Another issue that will assume increased importance as the internal market nears completion is corporate taxation, since remaining differences in methods and rates of taxation across countries may affect firms' choice of location and thus cause distortions from the optimal allocation of resources. In a paper on `Corporation Tax and Foreign Direct Investment', Michael Keen (University of Essex) presented a framework for the evaluation of taxation policies and argued that corporation tax has no place as a means of extracting revenue from foreign nationals in an integrated Community. It should therefore be neutral to both the import and the export of capital (in order to ensure that investment decisions are not affected by considerations of differential tax rates or of double tax relief), even if autonomous national tax rates are to be retained.
Keen presented a large taxonomy of corporate taxation methods for both domestic and foreign firms and considered the conditions under which the two types of neutrality might be achieved. He concluded that full neutrality can best be achieved by giving parent multi-national corporations (MNCs) full credit for foreign tax payments underlying dividends received from affiliates, while taxing (or subsidizing) new equity injections into affiliates at the same rate.
A number of participants acknowledged that tax neutrality is desirable among EC members, while maintaining that the ability of member states to collect revenue from affiliates in non-member countries must be preserved.
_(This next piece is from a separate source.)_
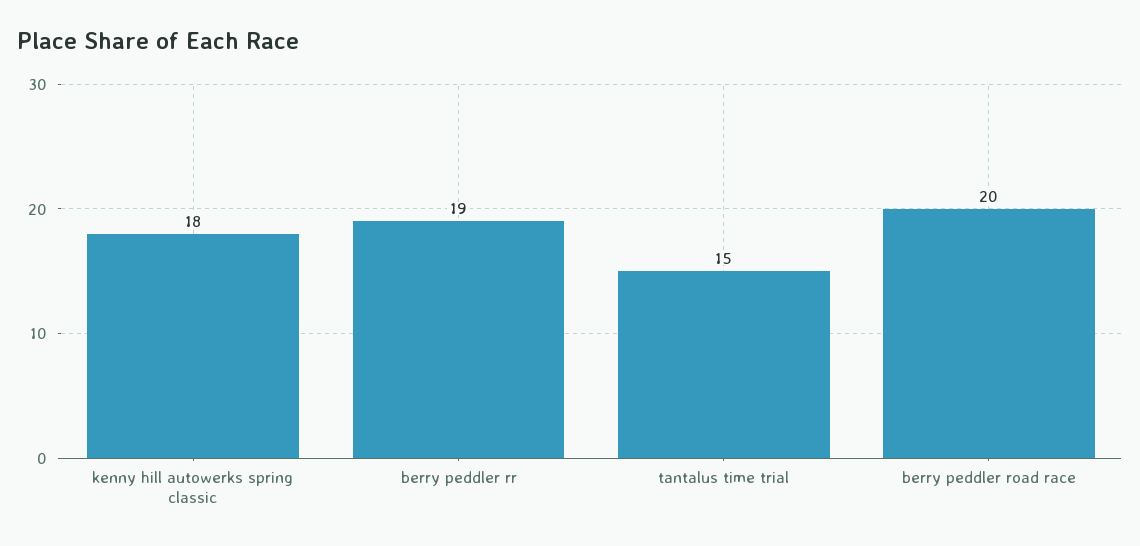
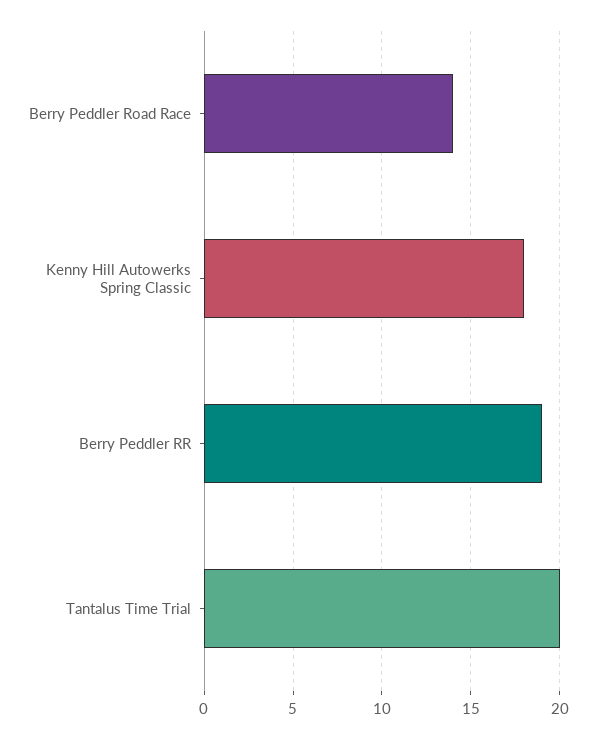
tantalus time trial: 15 -> 20
berry peddler road race: 20 -> 14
Ian Wooton (University of Western Ontario) suggested that the taxation model should also take into account MNCs based outside the Community. John Whalley noted that international tax treaties in general were in disorder and argued for a counterpart to GATT to monitor developments in this field. Riccardo Faini asked whether transfer pricing might enable MNCs to avoid domestic taxation and how this might affect the results. In reply, Keen agreed that it was desirable to take account of external MNCs, but maintained that transfer pricing did not play a significant role since in effect it is intra-company borrowing.
Stefano Micossi (Confindustria) and Gianfranco Viesti (Universitŕ Bocconi, Milano) presented a paper on `Japanese Investment in Manufacturing in Europe', in which they considered the disquiet aroused in some EC countries by the high level of Japanese FDI (foreign direct investment), which is often perceived as a means of circumventing EC-Japanese voluntary trade agreements.
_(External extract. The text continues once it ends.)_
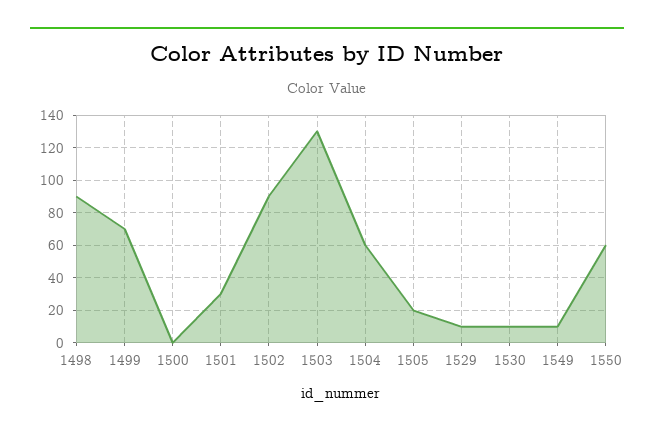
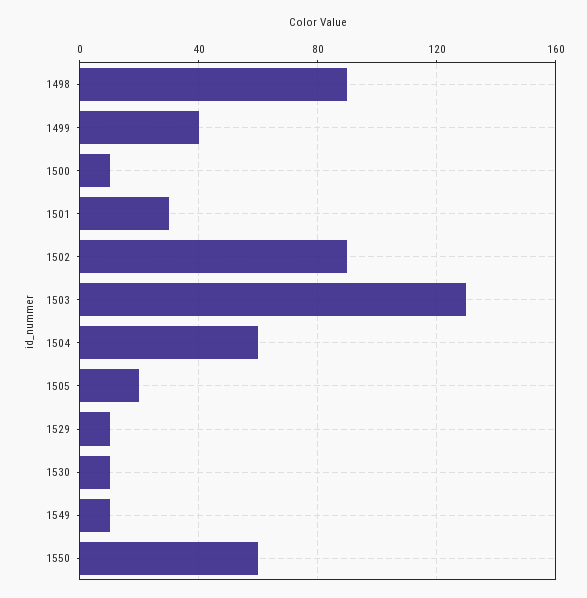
1499: 70 -> 40
1500: 0 -> 10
Their analysis of the consequences of this investment and the various policy options available to the member states showed that the expected gains to the Community from such investment are likely to be concentrated in the localities in which it occurs, to the disadvantage of other countries. They also found that Japanese FDI in European manufacturing is still relatively small at present, and confined to scale-intensive, mass-production, assembly industries and electronics, but that it is growing rapidly in both scope and magnitude. They concluded that an EC- wide policy on FDI should be a priority not just after 1992 but also in the run-up to it.
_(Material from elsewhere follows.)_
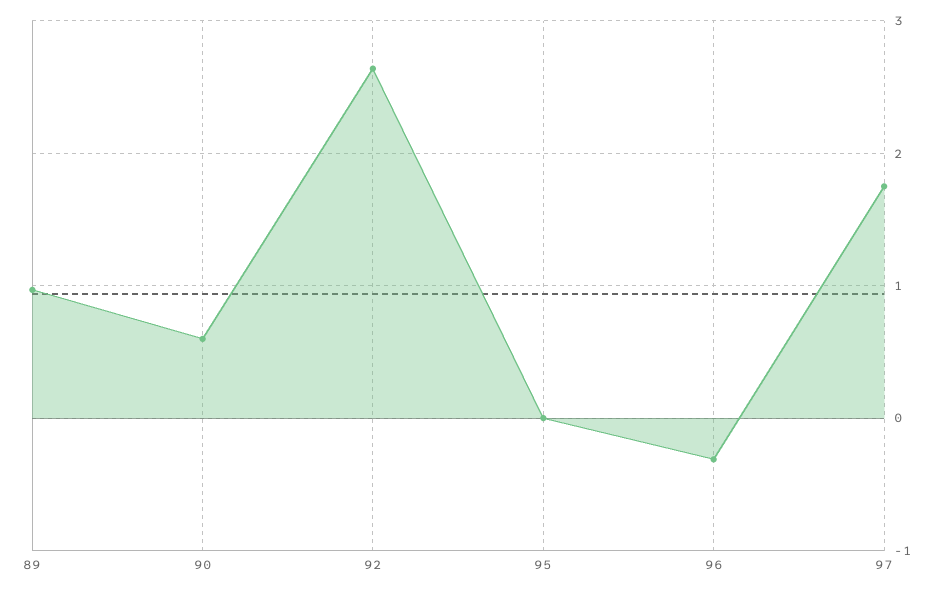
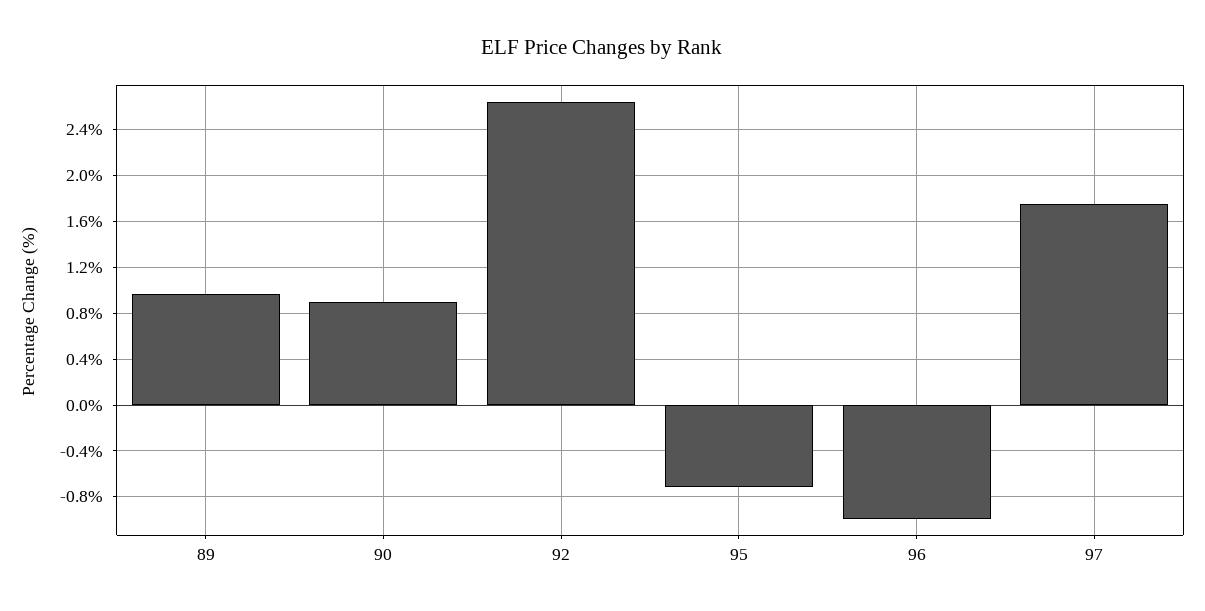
90: 0.6 -> 0.9
95: 0 -> -0.7
96: -0.3 -> -1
Hideki Yamawaki (Wissenschaftszentrum Berlin für Sozialforschung) and John Whalley both noted that a substantial element of Japanese FDI in EC countries was directed towards the establishment of dealer networks and the provision of customer services. Such investment complements trade and should not be regarded as barrier jumping.

The papers presented at this conference will be published in early 1991 in a volume edited by L Alan Winters and Anthony Venables.